It was cold today. The fluffy snowflakes floated to the asphalt like feathers. Christmas music was on every radio in the country, belting out Andy Williams and Mariah Carey tunes. It was December 15th, and just a few weeks before Christmas, it was a great time to be alive with the family. I woke up and was eager to start my day. I had a lot of exciting things on my schedule.
10 A.M.- Go to the mall with my dad. Buy Christmas presents for my grandparents. My dad gets a call from my grandfather. We keep shopping, everything is fine. We decide to wait to get my grandparents’ presents.
11 A.M.- Drive to Wal-Mart. Meet the quartet at the front of the store for the bell ringing. The high school marching band volunteered to help the Kiwanis Club raise money by playing Christmas carols for a few hours outside the doors. The local news came and took our picture. We were successful in raising a lot of donations.
12 P.M.- My dad drives me to driver’s training for my test. I am going to test in for my permit today. I take the test and everything goes smooth.
2 P.M.- I drive home with my pink certificate signed by the teacher and park halfway in the grass. My teacher remarks that I need to work on parking. My dad, just finishing up yard work, stares and chuckles. He leads me into the house.
2:15 P.M.- I am eating potato chips. My dad finishes up his work. He comes in to talk to me.
I was. The potato chips tasted salty and sweet. I was freezing from the weather outside but I drank cold water anyway.
“Are we visiting her today?” (She had been in rehabilitation for a broken shoulder for that entire fall)
“No- your grandmother passed away today.”
Silence. My heartstrings could have snapped. Pressure that had been building up for months inside of me, like a guitar string snapping inside my chest. The potato chips in my mouth tasted metallic.
When did she die?
This morning? At Wal-Mart?
No. At the mall.
The phonecall? You didn’t say anything.
I didn’t want to stress you out.
I want to be left alone.
My father left me to go take a shower.
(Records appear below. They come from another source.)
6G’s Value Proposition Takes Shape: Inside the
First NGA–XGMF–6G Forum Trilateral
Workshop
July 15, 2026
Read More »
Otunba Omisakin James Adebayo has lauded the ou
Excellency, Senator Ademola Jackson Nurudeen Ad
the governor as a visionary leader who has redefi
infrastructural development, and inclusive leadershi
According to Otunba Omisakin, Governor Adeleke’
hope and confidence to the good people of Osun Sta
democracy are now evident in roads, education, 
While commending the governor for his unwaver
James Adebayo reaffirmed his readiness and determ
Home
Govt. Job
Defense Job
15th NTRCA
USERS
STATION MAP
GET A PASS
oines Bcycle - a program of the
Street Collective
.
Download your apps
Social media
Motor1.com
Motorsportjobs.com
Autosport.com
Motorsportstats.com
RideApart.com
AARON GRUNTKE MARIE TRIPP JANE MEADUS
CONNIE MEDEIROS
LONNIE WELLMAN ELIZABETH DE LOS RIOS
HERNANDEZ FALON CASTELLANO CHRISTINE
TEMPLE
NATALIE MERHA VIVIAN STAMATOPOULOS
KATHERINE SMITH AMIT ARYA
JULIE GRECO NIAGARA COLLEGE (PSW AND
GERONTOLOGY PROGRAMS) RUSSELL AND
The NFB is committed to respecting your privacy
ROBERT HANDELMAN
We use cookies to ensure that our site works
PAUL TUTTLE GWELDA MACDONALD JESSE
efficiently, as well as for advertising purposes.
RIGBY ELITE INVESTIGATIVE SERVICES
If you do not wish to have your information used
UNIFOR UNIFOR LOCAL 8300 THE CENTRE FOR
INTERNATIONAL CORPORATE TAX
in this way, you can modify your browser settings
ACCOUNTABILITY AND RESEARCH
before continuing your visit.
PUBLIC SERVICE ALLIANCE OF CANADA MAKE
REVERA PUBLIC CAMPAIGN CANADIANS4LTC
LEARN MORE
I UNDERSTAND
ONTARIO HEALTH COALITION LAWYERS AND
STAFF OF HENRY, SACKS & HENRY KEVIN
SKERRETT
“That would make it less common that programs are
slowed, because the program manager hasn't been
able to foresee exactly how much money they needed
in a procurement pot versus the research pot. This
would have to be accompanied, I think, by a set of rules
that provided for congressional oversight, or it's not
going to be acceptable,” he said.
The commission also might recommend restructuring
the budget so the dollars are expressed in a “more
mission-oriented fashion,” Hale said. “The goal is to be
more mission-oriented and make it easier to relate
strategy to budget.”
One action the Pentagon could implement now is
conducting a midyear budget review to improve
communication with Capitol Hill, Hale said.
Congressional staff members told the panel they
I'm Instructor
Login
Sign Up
My lungs stung, my eyes stung, my legs were jelly legs wobbling down the hallway. My blood vessels burst, and blood gushed out of both of my nostrils until I was in a blood bath. It didn’t matter. Nothing hurt more in this moment than catching the blood. My throbbing temples, jelly legs, the bloodbath on my face and shirt. I didn’t know that last night’s phone call would be the last conversation I ever had with my grandmother. I didn’t know that “see you tomorrow” would end up being a lie. I wasn’t aware at the time that her tired voice wasn’t because she just recently got hospitalized that night from dialysis.
She was tired.
She fell in the summer and broke her shoulder. Her kidneys were failing, working at about 17% functionality. Her hair was gone and her fingernails snapped and she was black and blue all over. But at least she was alive. She was put into the local hospital expecting a cast and a few week’s stay. Instead she never went back home. They screwed her bones together and gave her a sling. She developed bed sores and weak bones, the more she stayed in that bed, the worse she got.
I spent my birthday party in the hospital, before my first homecoming dance. Thanksgiving I spent inside the rehab center, eating cold turkey and bland mash potatoes. Originally she was supposed to go home, but the day before, the nurses decided she wasn’t well enough. Depression lingered in the air. Patients screamed and moaned and complained about their pain. The light went out in my grandmother’s eyes. We talked about electric wheelchairs, moving a hospital bed into her house. She drank strawberry Nepro out of a straw and chewed ice cubes.
Two weeks before Christmas, they said she was well enough to go home. She was so excited to hear that she could come home for Christmas. For the first time that season I saw a glimmer of hope in her eyes. She went to dialysis that week, everything was fine. She was checked by all 17 doctors. She was fine. She was monitored and probed and questioned. She went into dialysis December 14, 2016, and she was not fine. I still don’t know what it was. They said a heart attack, a blood clot, bad kidneys. Her diabetes finally killed her. It had sucked the soul out of her, each body part at a time, until there was nothing of her left.